Required action
Look through the lines below and copy each one that includes "filterUnits".

Given data
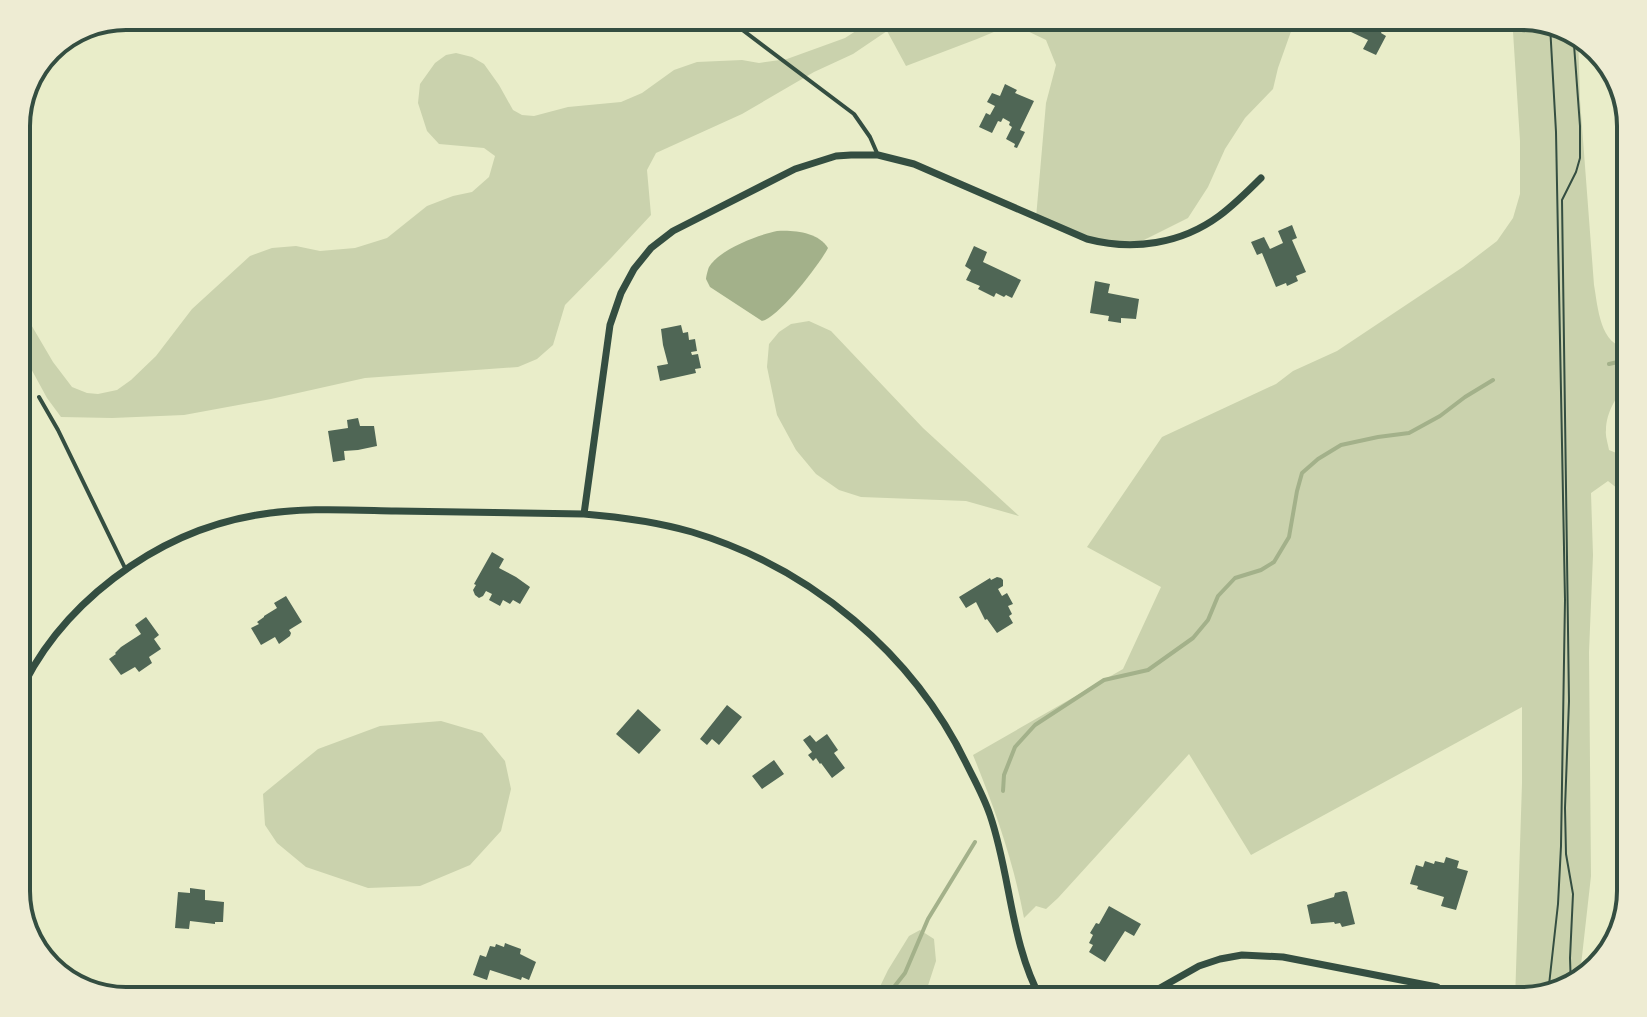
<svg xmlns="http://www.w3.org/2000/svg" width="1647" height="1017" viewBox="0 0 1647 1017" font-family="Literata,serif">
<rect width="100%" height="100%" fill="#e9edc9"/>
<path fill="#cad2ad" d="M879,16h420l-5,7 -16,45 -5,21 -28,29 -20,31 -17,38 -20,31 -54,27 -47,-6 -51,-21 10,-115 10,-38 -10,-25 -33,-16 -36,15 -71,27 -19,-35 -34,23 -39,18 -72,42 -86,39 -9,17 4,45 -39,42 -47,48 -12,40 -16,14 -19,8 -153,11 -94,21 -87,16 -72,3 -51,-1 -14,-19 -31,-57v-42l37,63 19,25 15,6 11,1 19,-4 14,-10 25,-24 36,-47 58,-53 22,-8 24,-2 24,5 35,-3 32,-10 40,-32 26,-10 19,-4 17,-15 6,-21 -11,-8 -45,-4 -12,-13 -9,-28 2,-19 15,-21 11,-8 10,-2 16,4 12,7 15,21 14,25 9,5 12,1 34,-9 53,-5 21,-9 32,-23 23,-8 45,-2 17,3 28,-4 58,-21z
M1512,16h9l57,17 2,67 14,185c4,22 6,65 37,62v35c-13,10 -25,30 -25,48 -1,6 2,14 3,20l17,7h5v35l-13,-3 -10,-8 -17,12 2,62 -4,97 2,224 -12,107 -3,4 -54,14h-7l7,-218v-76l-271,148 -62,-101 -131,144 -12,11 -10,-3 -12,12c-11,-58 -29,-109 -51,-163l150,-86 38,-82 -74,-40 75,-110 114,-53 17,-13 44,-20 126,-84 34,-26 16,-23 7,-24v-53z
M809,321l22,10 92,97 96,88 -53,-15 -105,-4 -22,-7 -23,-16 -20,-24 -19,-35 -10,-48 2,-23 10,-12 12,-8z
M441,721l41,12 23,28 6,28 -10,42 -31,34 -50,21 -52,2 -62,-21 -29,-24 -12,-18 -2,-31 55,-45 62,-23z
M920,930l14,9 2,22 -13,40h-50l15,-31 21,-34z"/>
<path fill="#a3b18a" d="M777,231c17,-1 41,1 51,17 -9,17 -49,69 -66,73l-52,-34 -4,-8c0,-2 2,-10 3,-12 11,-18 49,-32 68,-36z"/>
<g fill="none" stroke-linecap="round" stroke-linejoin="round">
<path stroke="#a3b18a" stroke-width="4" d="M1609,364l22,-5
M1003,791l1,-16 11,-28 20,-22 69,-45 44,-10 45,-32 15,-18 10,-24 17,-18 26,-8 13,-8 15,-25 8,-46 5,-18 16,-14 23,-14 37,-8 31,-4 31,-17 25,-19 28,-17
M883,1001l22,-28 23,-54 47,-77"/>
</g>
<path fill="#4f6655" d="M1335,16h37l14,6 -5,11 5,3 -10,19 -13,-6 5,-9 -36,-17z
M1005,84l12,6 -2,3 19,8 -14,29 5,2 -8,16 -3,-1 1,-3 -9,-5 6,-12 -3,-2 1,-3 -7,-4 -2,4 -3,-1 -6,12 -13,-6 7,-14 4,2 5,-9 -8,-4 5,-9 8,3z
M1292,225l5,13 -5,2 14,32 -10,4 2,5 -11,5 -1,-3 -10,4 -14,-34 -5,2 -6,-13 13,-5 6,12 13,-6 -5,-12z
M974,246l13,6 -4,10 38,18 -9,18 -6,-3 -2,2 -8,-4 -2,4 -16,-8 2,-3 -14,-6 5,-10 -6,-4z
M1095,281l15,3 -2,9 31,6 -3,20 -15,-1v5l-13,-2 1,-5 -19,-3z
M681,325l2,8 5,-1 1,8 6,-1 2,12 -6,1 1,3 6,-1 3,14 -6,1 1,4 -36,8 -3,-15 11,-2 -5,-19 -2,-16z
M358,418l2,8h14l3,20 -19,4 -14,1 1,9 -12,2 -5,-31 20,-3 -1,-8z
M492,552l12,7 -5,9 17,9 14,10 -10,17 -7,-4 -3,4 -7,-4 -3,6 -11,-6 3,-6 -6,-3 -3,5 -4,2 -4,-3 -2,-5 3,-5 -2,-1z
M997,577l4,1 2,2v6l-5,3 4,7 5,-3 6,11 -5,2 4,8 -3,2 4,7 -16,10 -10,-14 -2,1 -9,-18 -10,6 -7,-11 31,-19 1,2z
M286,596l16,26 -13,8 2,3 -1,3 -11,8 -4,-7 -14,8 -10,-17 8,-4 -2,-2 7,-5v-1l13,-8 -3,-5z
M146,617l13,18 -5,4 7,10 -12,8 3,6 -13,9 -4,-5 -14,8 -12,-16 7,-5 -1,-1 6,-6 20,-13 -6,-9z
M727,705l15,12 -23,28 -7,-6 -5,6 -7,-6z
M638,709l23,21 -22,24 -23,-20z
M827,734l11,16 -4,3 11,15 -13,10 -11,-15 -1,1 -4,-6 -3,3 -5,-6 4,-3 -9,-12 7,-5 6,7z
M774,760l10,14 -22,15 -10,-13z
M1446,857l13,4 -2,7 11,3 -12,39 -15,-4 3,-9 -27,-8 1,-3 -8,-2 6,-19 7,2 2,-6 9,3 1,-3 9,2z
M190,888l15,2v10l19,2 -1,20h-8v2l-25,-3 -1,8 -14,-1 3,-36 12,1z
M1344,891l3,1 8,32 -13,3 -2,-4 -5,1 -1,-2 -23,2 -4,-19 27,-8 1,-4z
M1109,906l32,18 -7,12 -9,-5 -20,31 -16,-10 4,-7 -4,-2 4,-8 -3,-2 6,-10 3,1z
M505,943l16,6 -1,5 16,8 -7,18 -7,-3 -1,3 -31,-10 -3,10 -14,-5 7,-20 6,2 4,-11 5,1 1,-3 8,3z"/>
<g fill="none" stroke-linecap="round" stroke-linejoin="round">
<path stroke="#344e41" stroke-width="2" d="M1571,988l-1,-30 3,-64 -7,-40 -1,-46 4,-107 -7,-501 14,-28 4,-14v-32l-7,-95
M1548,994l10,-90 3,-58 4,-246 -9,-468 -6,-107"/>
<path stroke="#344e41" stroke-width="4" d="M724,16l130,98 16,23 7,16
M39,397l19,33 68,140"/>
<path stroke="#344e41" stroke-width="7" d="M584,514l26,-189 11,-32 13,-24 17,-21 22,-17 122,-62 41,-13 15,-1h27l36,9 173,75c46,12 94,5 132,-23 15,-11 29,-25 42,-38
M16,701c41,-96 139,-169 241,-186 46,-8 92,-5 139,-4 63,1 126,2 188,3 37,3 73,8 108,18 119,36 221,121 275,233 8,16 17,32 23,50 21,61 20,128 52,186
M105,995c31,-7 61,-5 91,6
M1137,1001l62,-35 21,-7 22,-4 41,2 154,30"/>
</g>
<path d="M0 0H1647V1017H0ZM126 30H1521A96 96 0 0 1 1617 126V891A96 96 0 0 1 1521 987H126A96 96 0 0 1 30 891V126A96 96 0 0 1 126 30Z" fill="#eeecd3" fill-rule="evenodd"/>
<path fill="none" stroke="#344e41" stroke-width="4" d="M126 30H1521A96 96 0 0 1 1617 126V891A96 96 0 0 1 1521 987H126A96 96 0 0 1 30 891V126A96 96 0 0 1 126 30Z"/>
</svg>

---

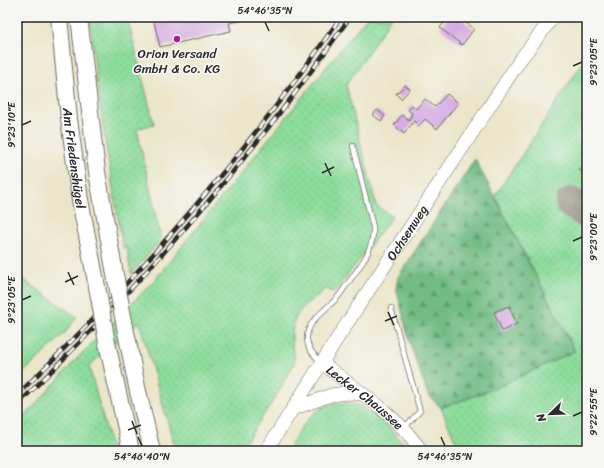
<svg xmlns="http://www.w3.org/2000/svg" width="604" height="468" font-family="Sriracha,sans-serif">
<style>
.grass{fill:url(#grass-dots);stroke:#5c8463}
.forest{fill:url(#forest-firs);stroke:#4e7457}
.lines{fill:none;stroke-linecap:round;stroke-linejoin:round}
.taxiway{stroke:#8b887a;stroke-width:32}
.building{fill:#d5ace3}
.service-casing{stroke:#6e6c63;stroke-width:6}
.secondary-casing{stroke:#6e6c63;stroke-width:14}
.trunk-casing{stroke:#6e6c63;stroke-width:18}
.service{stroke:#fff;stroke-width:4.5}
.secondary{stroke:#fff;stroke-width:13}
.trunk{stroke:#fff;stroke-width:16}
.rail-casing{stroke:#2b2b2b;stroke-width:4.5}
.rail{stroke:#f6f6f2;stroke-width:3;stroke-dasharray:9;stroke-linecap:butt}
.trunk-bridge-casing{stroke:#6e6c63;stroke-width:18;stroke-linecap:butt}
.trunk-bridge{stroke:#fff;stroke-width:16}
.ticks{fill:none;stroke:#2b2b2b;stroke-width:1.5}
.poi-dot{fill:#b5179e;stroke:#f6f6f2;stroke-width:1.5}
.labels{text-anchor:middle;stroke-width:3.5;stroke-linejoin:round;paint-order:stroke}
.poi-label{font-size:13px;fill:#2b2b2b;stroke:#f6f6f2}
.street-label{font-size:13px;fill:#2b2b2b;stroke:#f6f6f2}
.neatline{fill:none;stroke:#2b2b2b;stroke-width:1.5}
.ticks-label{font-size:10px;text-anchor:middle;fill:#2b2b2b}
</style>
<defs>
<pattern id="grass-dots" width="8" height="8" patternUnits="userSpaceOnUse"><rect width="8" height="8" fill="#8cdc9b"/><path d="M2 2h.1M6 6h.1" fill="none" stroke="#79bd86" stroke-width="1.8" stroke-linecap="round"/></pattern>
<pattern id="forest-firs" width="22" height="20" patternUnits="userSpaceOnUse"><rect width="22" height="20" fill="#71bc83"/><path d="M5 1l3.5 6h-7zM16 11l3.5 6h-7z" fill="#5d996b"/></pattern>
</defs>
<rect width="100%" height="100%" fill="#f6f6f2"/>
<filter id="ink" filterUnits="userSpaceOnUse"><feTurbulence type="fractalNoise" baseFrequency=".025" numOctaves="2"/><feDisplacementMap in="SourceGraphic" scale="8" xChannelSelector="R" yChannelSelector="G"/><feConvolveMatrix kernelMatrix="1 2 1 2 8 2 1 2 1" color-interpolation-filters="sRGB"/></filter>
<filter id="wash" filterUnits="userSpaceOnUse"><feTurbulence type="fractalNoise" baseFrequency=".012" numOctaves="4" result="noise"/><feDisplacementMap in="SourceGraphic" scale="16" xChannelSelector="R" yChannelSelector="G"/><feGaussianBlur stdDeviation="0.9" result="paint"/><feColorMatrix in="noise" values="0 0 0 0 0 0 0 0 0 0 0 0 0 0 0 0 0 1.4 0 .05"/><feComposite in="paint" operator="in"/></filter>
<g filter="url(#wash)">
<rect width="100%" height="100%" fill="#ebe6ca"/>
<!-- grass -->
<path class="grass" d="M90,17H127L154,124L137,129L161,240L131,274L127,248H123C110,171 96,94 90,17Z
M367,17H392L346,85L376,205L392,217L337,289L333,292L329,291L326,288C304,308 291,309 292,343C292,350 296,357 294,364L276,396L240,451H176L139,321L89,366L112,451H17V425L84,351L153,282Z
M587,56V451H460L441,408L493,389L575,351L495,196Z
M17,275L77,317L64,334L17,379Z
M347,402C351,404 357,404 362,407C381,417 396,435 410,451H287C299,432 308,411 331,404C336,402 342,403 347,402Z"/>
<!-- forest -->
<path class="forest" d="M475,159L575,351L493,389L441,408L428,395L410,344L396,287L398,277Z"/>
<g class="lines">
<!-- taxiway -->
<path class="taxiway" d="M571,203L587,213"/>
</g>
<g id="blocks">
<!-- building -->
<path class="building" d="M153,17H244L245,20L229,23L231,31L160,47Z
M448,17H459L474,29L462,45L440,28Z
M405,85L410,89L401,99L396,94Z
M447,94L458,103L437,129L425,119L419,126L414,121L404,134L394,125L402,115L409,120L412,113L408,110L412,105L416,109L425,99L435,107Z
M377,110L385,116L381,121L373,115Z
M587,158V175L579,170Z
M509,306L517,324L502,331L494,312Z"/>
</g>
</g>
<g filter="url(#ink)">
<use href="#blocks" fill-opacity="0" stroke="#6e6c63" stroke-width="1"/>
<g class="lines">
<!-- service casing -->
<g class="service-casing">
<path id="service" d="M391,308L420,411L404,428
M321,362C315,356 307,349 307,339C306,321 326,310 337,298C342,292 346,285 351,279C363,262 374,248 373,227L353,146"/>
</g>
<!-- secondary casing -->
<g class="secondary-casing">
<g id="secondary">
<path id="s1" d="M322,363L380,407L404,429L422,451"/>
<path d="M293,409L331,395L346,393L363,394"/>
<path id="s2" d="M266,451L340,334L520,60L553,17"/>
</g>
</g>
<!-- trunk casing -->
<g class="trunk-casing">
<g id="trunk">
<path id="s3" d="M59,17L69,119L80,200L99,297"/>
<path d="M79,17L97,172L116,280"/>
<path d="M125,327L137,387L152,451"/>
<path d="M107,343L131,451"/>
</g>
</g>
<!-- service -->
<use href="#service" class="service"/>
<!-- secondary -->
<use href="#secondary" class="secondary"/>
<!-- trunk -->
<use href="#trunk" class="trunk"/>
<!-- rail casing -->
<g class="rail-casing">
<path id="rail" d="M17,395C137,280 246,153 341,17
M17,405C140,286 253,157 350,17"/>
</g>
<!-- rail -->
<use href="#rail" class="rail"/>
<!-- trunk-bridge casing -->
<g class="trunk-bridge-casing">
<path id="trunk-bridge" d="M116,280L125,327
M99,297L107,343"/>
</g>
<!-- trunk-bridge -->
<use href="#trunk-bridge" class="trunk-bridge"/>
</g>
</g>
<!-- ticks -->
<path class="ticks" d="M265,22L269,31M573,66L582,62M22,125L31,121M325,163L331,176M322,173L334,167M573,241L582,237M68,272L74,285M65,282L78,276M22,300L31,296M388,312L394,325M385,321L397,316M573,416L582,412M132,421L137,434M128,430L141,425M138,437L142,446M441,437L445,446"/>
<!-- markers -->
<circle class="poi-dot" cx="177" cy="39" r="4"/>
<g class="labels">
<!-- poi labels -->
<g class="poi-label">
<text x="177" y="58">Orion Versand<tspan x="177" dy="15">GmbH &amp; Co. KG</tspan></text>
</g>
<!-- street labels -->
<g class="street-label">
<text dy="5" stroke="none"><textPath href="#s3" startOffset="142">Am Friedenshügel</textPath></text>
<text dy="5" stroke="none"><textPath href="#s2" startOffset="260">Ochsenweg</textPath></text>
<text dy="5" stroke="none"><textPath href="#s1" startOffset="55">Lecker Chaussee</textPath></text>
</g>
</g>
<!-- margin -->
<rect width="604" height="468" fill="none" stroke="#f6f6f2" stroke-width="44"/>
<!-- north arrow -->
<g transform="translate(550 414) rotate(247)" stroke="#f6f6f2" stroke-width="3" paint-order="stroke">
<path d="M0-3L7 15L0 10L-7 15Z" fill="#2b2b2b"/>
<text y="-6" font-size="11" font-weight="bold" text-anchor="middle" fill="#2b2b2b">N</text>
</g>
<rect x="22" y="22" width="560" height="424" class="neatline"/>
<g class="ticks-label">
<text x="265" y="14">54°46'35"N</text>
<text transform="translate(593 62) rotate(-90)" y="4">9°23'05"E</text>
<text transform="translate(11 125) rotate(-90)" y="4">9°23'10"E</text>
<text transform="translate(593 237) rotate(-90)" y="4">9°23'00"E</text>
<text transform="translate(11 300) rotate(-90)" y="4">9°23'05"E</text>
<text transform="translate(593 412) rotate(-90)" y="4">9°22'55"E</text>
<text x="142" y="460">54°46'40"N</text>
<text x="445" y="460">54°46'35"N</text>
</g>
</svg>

The answer
<filter id="ink" filterUnits="userSpaceOnUse"><feTurbulence type="fractalNoise" baseFrequency=".025" numOctaves="2"/><feDisplacementMap in="SourceGraphic" scale="8" xChannelSelector="R" yChannelSelector="G"/><feConvolveMatrix kernelMatrix="1 2 1 2 8 2 1 2 1" color-interpolation-filters="sRGB"/></filter>
<filter id="wash" filterUnits="userSpaceOnUse"><feTurbulence type="fractalNoise" baseFrequency=".012" numOctaves="4" result="noise"/><feDisplacementMap in="SourceGraphic" scale="16" xChannelSelector="R" yChannelSelector="G"/><feGaussianBlur stdDeviation="0.9" result="paint"/><feColorMatrix in="noise" values="0 0 0 0 0 0 0 0 0 0 0 0 0 0 0 0 0 1.4 0 .05"/><feComposite in="paint" operator="in"/></filter>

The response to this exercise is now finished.